Geographical Differences in Causes
According to the University of Idaho, bamboo in the United States has few diseases and problems; however, wilts and leaf spots are a problem in Asia that have not yet spread to North America and Europe. Insects that can cause brown spots on bamboo leaves are also not common in the United States. Problems with bamboo in the United States based on existing plant pests and pathogens are treated in the same way as when domestic plants are found infested with a particular problem.
Brown spots on bamboo in the United States could be caused by a variety of problems. Aphids can sometimes result in spots on bamboo. Another insect that can sometimes affect bamboo are various native borers. Different fungal problems, bacterial infestations, smut and rust can sometimes affect bamboo in the southern United States. Identifying the exact problem can be difficult, however. If you see spots, consult your local county agricultural extension for a definitive diagnosis.
Preventing insect infestations and disease problems with bamboo is primarily a function of keeping your bamboo healthy. According to Systematic and Applied Acarology, the best way to prevent problems with a bamboo grove is to either increase its strength and health, or implement practices that ensure that the planting is consistently healthy. Strong bamboo growth is naturally more resistant to pests and disease than less healthy groves.
Treatment for problems can range from fertilization to help increase the health of the grove to adding natural predators to insect problems like aphids, according to Systematic and Applied Acarology.
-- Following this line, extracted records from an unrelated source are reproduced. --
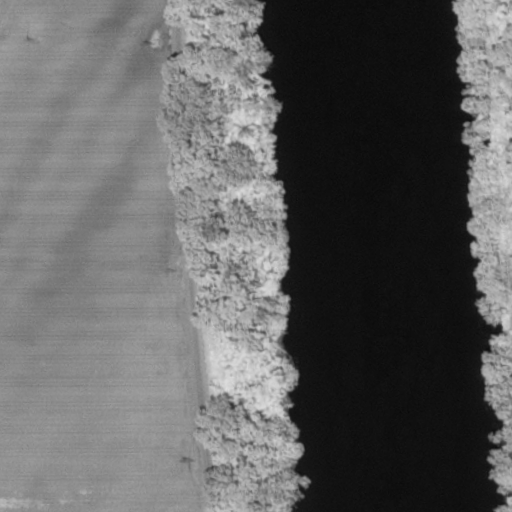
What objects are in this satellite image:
road: (87, 18)
road: (186, 256)
river: (388, 256)
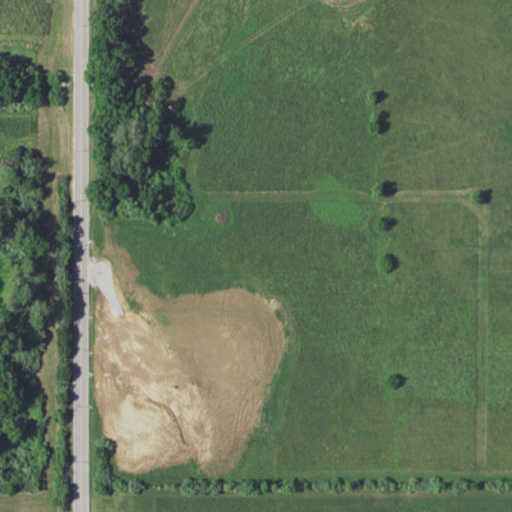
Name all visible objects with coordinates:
road: (79, 256)
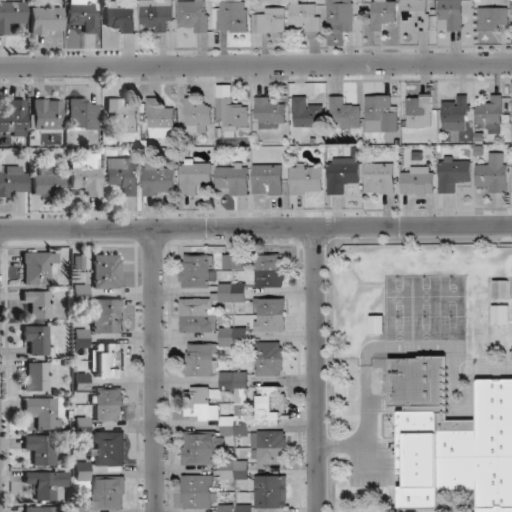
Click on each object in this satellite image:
building: (383, 13)
building: (452, 13)
building: (11, 14)
building: (194, 14)
building: (416, 14)
building: (83, 15)
building: (307, 15)
building: (340, 15)
building: (158, 16)
building: (232, 16)
building: (120, 17)
building: (493, 18)
building: (47, 20)
building: (270, 20)
road: (256, 65)
building: (419, 110)
building: (271, 112)
building: (346, 112)
building: (382, 112)
building: (83, 113)
building: (47, 114)
building: (231, 114)
building: (307, 114)
building: (456, 114)
building: (491, 114)
building: (122, 115)
building: (198, 115)
building: (13, 117)
building: (160, 119)
building: (494, 172)
building: (454, 173)
building: (88, 174)
building: (123, 174)
building: (344, 174)
building: (195, 176)
building: (234, 178)
building: (380, 178)
building: (159, 179)
building: (268, 179)
building: (307, 179)
building: (13, 181)
building: (46, 181)
building: (419, 181)
road: (256, 228)
building: (233, 261)
building: (37, 267)
building: (198, 270)
building: (270, 270)
building: (107, 271)
building: (501, 289)
building: (233, 292)
building: (38, 303)
building: (199, 314)
building: (270, 314)
building: (107, 315)
building: (502, 315)
building: (378, 324)
building: (233, 336)
building: (80, 338)
building: (502, 339)
building: (36, 340)
building: (269, 358)
building: (201, 359)
building: (107, 360)
road: (316, 369)
road: (155, 371)
building: (35, 376)
building: (81, 382)
building: (109, 404)
building: (200, 404)
building: (271, 406)
building: (43, 412)
building: (219, 423)
building: (82, 425)
road: (369, 434)
building: (452, 437)
building: (270, 447)
building: (108, 448)
building: (41, 449)
building: (235, 469)
building: (82, 470)
building: (49, 485)
building: (271, 491)
building: (108, 492)
building: (198, 492)
building: (42, 508)
building: (226, 508)
building: (244, 508)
Rusts, virus, fungus or bacterial infections can also be treated by increasing grove health, but may require other interventions like application of anti-fungal sprays.
In most cases, damage to individual canes isn't severe. A study of bamboo groves in Fujian, China, by Yanxuan Zhang showed heavy damage on only five percent of the canes. Moderate damage affected 30 percent of the canes, while 40 percent were lightly damaged in infested groves. No damage was found on 25 percent of the canes. How each problem affected the bamboo was different, but in many cases affected plants had lower chlorophyll levels and efficiency.